Legality of Images

Legality of Images

You’ve probably heard about images and copyright issues.

If you use an image someone else created without permission, you could be in trouble. The chances of getting caught are rare, but it does happen.

As a webmaster, I’ve seen copyright violation problems twice. One of my clients was sued and had to pay $300 for copyright violation. The amount wasn’t much, but six months of worry and appearing in court took a toll. The other case was more problematic.

If someone has donated an image to the public domain, they have given you, and everyone, permission to use it.

You can find public domain images on Wikimedia Commons, Pexels.com, Unsplash.com, Pixabay.com and dozens of other websites.

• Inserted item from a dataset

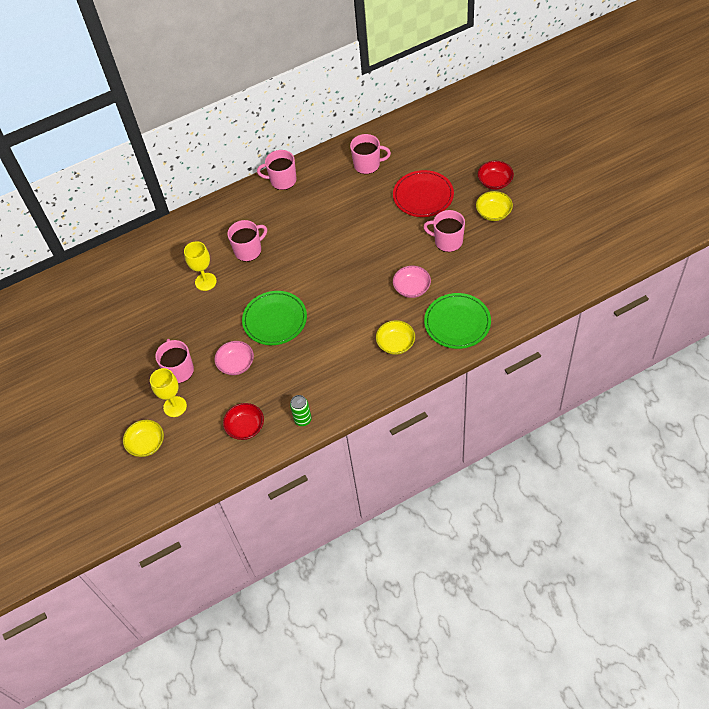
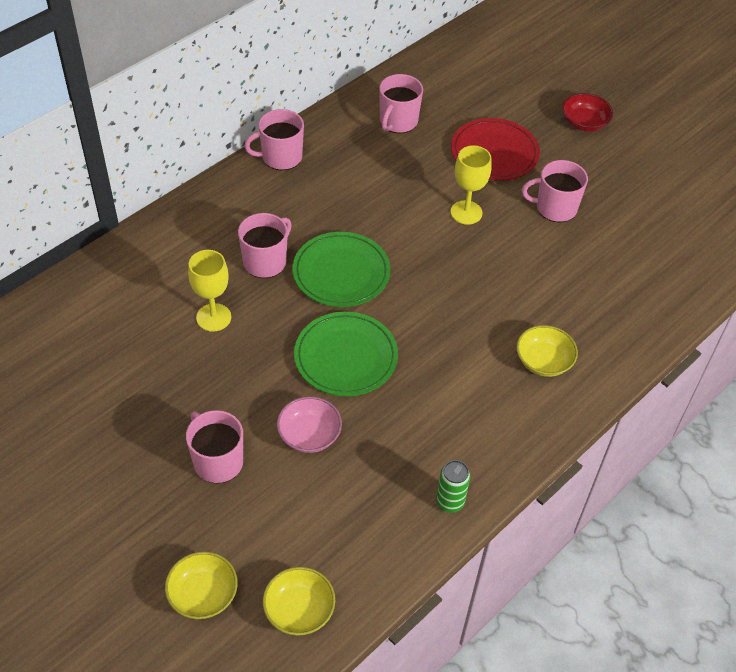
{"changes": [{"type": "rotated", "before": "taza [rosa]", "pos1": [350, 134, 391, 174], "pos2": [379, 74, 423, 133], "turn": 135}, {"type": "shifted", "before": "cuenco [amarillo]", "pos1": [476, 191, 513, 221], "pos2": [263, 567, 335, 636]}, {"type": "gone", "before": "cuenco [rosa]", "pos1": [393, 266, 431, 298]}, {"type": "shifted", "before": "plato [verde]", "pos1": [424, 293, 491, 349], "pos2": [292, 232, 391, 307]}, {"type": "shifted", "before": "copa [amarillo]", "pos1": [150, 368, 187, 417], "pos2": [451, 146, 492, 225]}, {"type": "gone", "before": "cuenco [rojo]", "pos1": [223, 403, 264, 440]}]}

Be careful, not all images found on these sources are public domain. Make sure the images you choose are clearly marked as such.

Even then, you’re not totally off the hook. It is possible for someone to upload an image they did not create, and call it ‘public domain.’

Can you use images posted on Facebook, Instagram, Twitter and other social media? They are not technically public domain, so you cannot legally use them.

It is even possible that images you have created are not public domain. If you’ve sold an image to a magazine, client, website or other entity, you may have sold all rights to that image.

Can you crop a portion of a non-public domain image and use that? Sorry, no. Modify an image? Nope. Make a slideshow, video or composite from non-public domain images? You can’t do that either.